Diffeomorphic deformable image registration is one of the crucial tasks in medical image analysis, which aims to find a unique transformation while preserving the topology and invertibility of the transformation. Deep convolutional neural networks (CNNs) have yielded well-suited approaches for image registration by learning the transformation priors from a large dataset. The improvement in the performance of these methods is related to their ability to learn information from several sample medical images that are difficult to obtain and bias the framework to the specific domain of data. In this paper, we propose a novel diffeomorphic training-free approach; this is built upon the principle of an ordinary differential equation.
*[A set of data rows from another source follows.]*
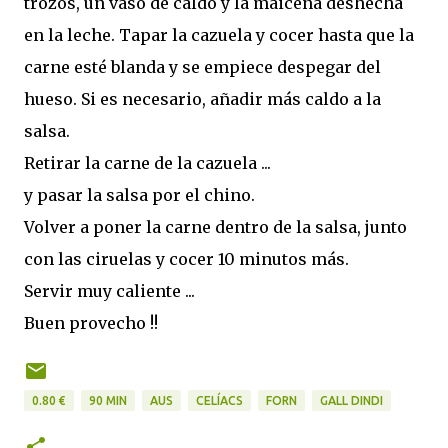
trozos, un vaso de caldo y la maicena deshecha
en la leche. Tapar la cazuela y cocer hasta que la
carne esté blanda y se empiece despegar del
hueso. Si es necesario, añadir más caldo a la
salsa.
Retirar la carne de la cazuela ...
y pasar la salsa por el chino.
Volver a poner la carne dentro de la salsa, junto
con las ciruelas y cocer 10 minutos más.
Servir muy caliente ...
Buen provecho !!
0.80 €
90 MIN
AUS
CELÍACS
FORN
GALL DINDI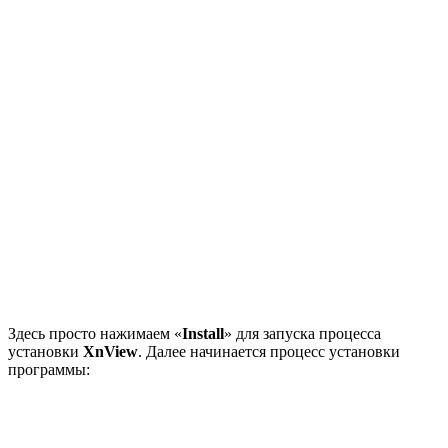
Здесь просто нажимаем «
Install
» для запуска процесса
установки
XnView
. Далее начинается процесс установки
программы: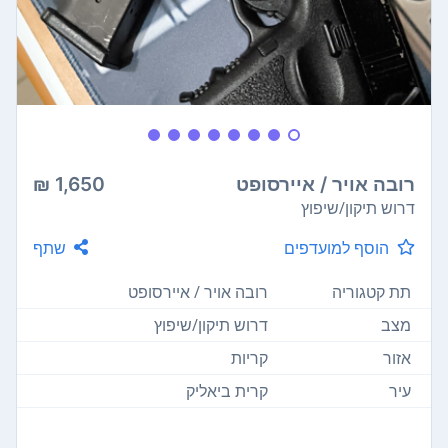
רובה אויר / איירסופט
1,650 ₪
דרוש תיקון/שיפוץ
הוסף למועדפים
שתף
תת קטגוריה
רובה אויר / איירסופט
מצב
דרוש תיקון/שיפוץ
אזור
קריות
עיר
קרית ביאליק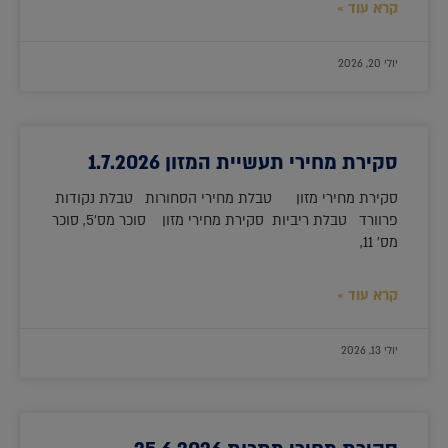
קרא עוד »
יולי 20, 2026
סקירת מחירי תעשיית המזון 1.7.2026
סקירת מחירי מזון טבלת מחירי הסחורות טבלת נקודות
פרוורד טבלת ריביות סקירת מחירי מזון סוכר מס'5, סוכר
מס' 11,
קרא עוד »
יולי 13, 2026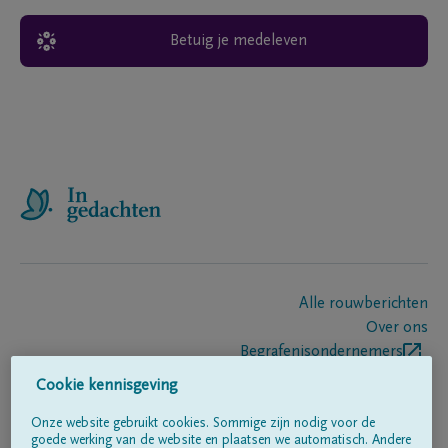
Betuig je medeleven
Alle rouwberichten
Over ons
Begrafenisondernemers
Contact
Cookie kennisgeving
Onze website gebruikt cookies. Sommige zijn nodig voor de
goede werking van de website en plaatsen we automatisch. Andere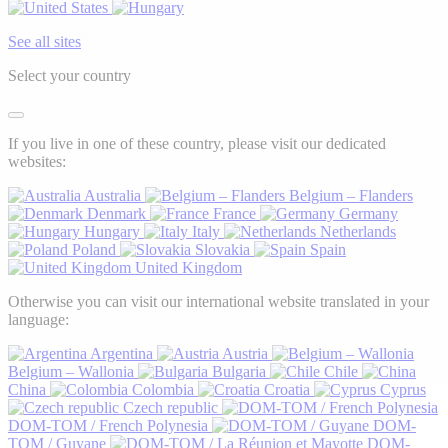
See all sites
Select your country
If you live in one of these country, please visit our dedicated
websites:
Australia
Belgium – Flanders
Denmark
France
Germany
Hungary
Italy
Netherlands
Poland
Slovakia
Spain
United Kingdom
Otherwise you can visit our international website translated in your
language:
Argentina
Austria
Belgium – Wallonia
Bulgaria
Chile
China
Colombia
Croatia
Cyprus
Czech republic
DOM-TOM / French Polynesia
DOM-
TOM / Guyane
DOM-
Our formulation yields an Euler integration type recursive scheme to estimate the changes of spatial transformations between the fixed and the moving image pyramids at different resolutions. The proposed architecture is simple in design. The moving image is warped successively at each resolution and finally aligned to the fixed image; this procedure is recursive in a way that at each resolution, a fully convolutional network (FCN) models a progressive change of deformation for the current warped image. The entire system is end-to-end and optimized for each pair of images from scratch. In comparison to learning-based methods, the proposed method neither requires a dedicated training set nor suffers from any training bias. We evaluate our method on three cardiac image datasets. The evaluation results demonstrate that the proposed method achieves state-of-the-art registration accuracy while maintaining desirable diffeomorphic properties.